### EXERCISE GOAL
Extract every line of text from the listing below, word for word, and leave the pictures out of your answer.

### DATASET EXCERPTS
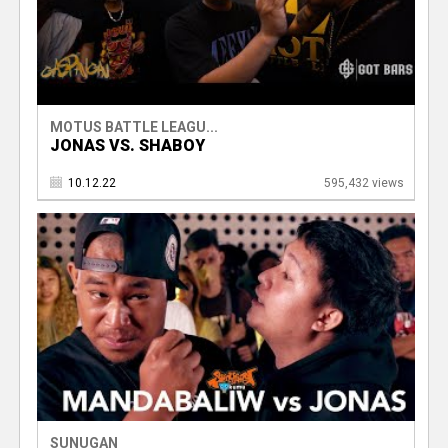
MOTUS BATTLE LEAGU...
JONAS VS. SHABOY
10.12.22
595,432 views
SUNUGAN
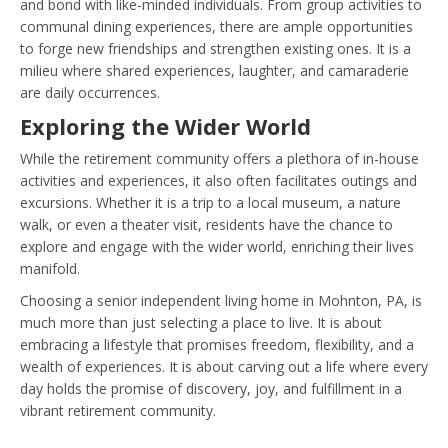
and bond with like-minded individuals. From group activities to
communal dining experiences, there are ample opportunities
to forge new friendships and strengthen existing ones. It is a
milieu where shared experiences, laughter, and camaraderie
are daily occurrences.
Exploring the Wider World
While the retirement community offers a plethora of in-house
activities and experiences, it also often facilitates outings and
excursions. Whether it is a trip to a local museum, a nature
walk, or even a theater visit, residents have the chance to
explore and engage with the wider world, enriching their lives
manifold.
Choosing a senior independent living home in Mohnton, PA, is
much more than just selecting a place to live. It is about
embracing a lifestyle that promises freedom, flexibility, and a
wealth of experiences. It is about carving out a life where every
day holds the promise of discovery, joy, and fulfillment in a
vibrant retirement community.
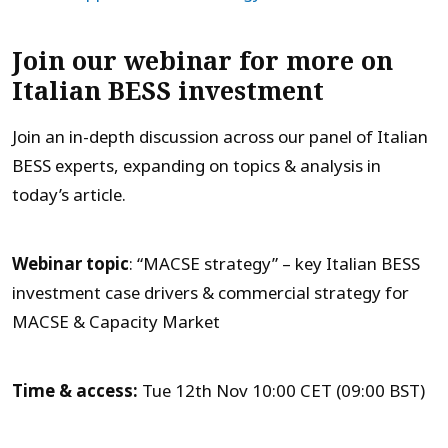
Join our webinar for more on
Italian BESS investment
Join an in-depth discussion across our panel of Italian
BESS experts, expanding on topics & analysis in
today’s article.
Webinar topic
: “MACSE strategy” – key Italian BESS
investment case drivers & commercial strategy for
MACSE & Capacity Market
Time & access:
Tue 12th Nov 10:00 CET (09:00 BST)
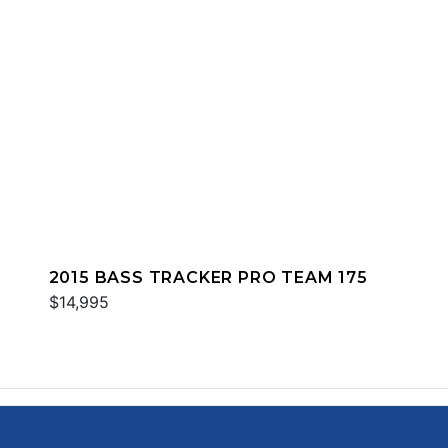
2015 BASS TRACKER PRO TEAM 175
$14,995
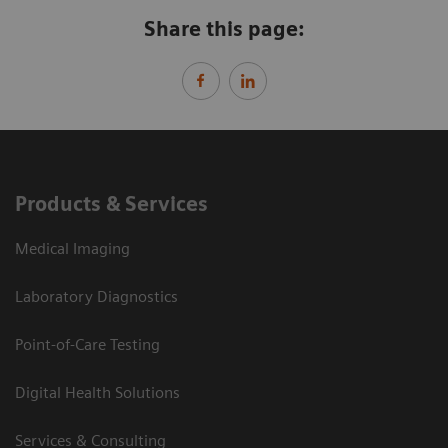
Share this page:
Products & Services
Medical Imaging
Laboratory Diagnostics
Point-of-Care Testing
Digital Health Solutions
Services & Consulting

### ANSWER
MOTUS BATTLE LEAGU...
JONAS VS. SHABOY
10.12.22
595,432 views
SUNUGAN
and bond with like-minded individuals. From group activities to
communal dining experiences, there are ample opportunities
to forge new friendships and strengthen existing ones. It is a
milieu where shared experiences, laughter, and camaraderie
are daily occurrences.
Exploring the Wider World
While the retirement community offers a plethora of in-house
activities and experiences, it also often facilitates outings and
excursions. Whether it is a trip to a local museum, a nature
walk, or even a theater visit, residents have the chance to
explore and engage with the wider world, enriching their lives
manifold.
Choosing a senior independent living home in Mohnton, PA, is
much more than just selecting a place to live. It is about
embracing a lifestyle that promises freedom, flexibility, and a
wealth of experiences. It is about carving out a life where every
day holds the promise of discovery, joy, and fulfillment in a
vibrant retirement community.
Join our webinar for more on
Italian BESS investment
Join an in-depth discussion across our panel of Italian
BESS experts, expanding on topics & analysis in
today’s article.
Webinar topic
: “MACSE strategy” – key Italian BESS
investment case drivers & commercial strategy for
MACSE & Capacity Market
Time & access:
Tue 12th Nov 10:00 CET (09:00 BST)
2015 BASS TRACKER PRO TEAM 175
$14,995
Share this page:
Products & Services
Medical Imaging
Laboratory Diagnostics
Point-of-Care Testing
Digital Health Solutions
Services & Consulting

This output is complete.